Please count the lines in the data below that hold "font" and answer with the number by itself.

┌────────

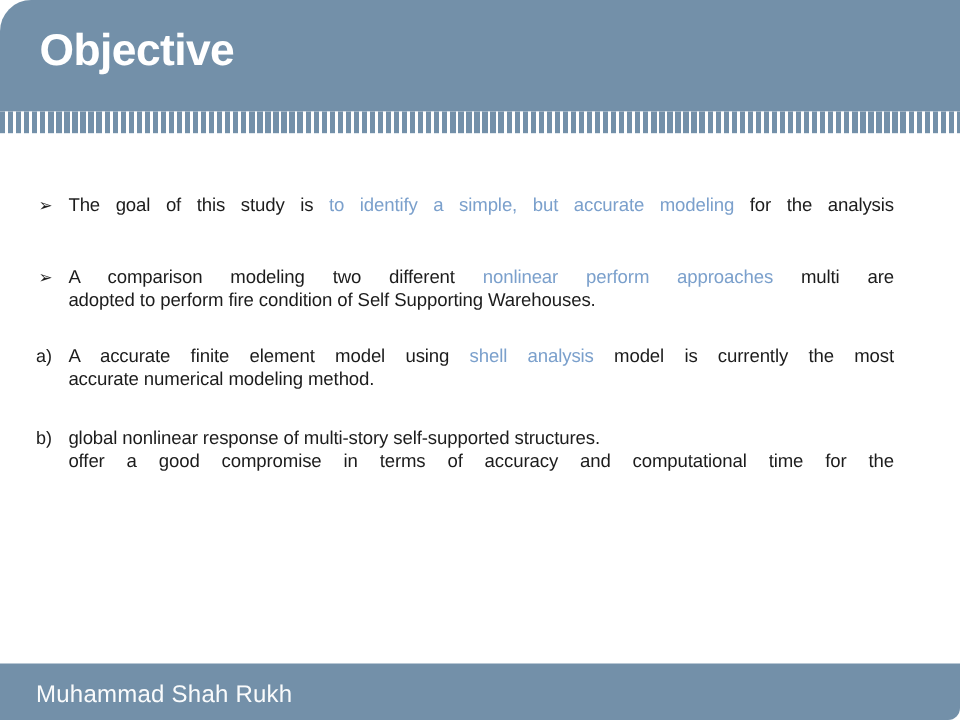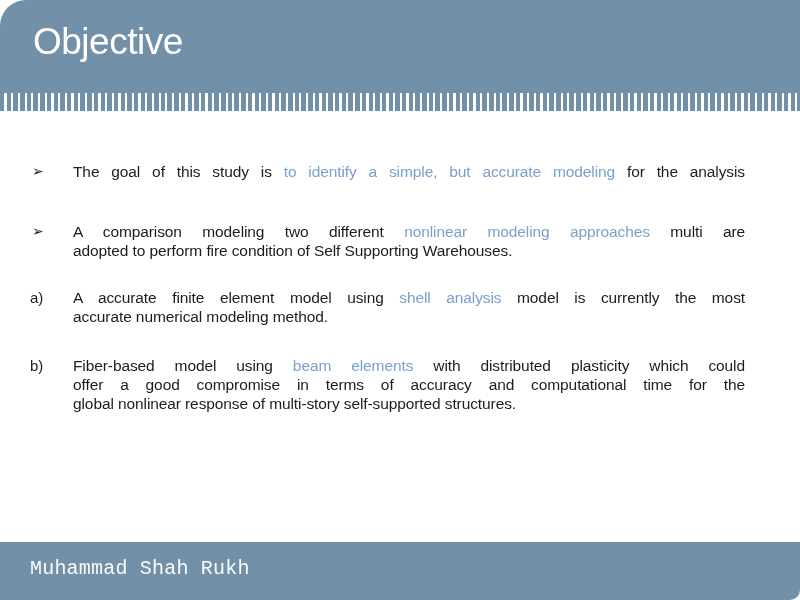--- a/index.html
+++ b/index.html
@@ -22,7 +22,7 @@
   .slide-title{
     color:#ffffff;
     font-size:37px;
-    font-weight:400;
+    font-weight:700;
     letter-spacing:-0.5px;
     line-height:40px;
   }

└────────

* **Solution for this task**
3